Interestingly, when ChatGPT was asked to review its own code and identify the problem, it listed about a dozen potential issues and completely missed the real problem. Upon closer manual inspection, the reason turned out to be simple, and almost entirely human-induced: The simulation stores orbital distances in AU (astronomical units), but the renderer expects kilometers. So, when the program intended to place Mercury 0.5 AU from the Sun, it placed Mercury 0.5 km – essentially inside the Sun.
It's worth noting that ChatGPT also completely ignores Three.js and uses a top-down 2D interface. The interface has more controls than Gemini and looks quite polished, but all of that is irrelevant when the emulation software itself doesn't work.
View the ChatGPT results on the Vercel website.
Claude is on a completely different level.
The only product that delivers a feeling of perfection.

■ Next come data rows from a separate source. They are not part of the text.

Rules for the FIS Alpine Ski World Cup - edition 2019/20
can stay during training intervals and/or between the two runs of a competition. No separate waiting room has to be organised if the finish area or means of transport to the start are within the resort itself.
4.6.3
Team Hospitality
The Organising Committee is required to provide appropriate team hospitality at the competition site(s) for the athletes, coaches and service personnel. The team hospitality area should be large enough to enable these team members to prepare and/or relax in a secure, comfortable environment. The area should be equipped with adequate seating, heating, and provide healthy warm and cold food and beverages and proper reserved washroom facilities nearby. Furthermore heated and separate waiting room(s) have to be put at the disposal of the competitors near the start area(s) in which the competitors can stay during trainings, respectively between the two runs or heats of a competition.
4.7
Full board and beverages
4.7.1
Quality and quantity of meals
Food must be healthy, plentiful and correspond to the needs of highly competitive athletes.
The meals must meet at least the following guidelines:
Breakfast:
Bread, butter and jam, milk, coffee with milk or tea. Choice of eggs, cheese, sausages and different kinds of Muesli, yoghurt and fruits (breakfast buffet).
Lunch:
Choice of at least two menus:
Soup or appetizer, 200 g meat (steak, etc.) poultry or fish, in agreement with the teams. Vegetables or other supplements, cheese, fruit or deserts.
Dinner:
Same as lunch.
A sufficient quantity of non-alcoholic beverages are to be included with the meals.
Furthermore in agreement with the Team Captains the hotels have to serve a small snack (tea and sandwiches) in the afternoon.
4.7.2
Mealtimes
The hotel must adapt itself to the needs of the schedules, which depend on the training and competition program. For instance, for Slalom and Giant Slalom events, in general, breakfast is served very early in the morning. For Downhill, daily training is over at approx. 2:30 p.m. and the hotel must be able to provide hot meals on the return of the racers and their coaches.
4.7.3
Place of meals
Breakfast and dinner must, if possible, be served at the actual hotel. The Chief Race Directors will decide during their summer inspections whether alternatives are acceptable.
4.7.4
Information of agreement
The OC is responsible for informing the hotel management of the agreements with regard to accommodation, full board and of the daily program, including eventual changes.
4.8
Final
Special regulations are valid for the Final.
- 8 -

Claude was released after Gemini but long before ChatGPT. The author used Claude Sonnet 4.6 , the latest free version. The quality gap between Claude's product and other products is very clear.
Like Gemini, it also uses Three.js, but implements it in a much more thorough way. The first thing that strikes you is that it includes the asteroid belt. Gemini didn't even bother with that. Then there's the textures! Claude's planets look incredibly realistic. Earth looks very realistic and recognizable. Saturn, despite the limitations of a single HTML file, looks surprisingly close to reality.
This final point deserves emphasis. This is still a standalone file. Normally, you would expect external texture maps or image assets to be loaded separately. But Claude has generated all of these textures automatically using JavaScript , right within the file, and it's done a great job.
The planets are arranged more realistically, they rotate at relatively reasonable speeds, and their orbits around the sun are much closer to reality. There is a speed control knob, with a default speed of one day per second, along with toggle switches for orbit lines, asteroid belts, and other visual elements.
Claude simply went further than the other options. Better graphics, a better user experience, and the whole product felt more polished both in form and function. Most importantly, it felt like a real product, not just a fun draft. And it achieved that with just one request and one try.
See Claude's results on the Vercel website.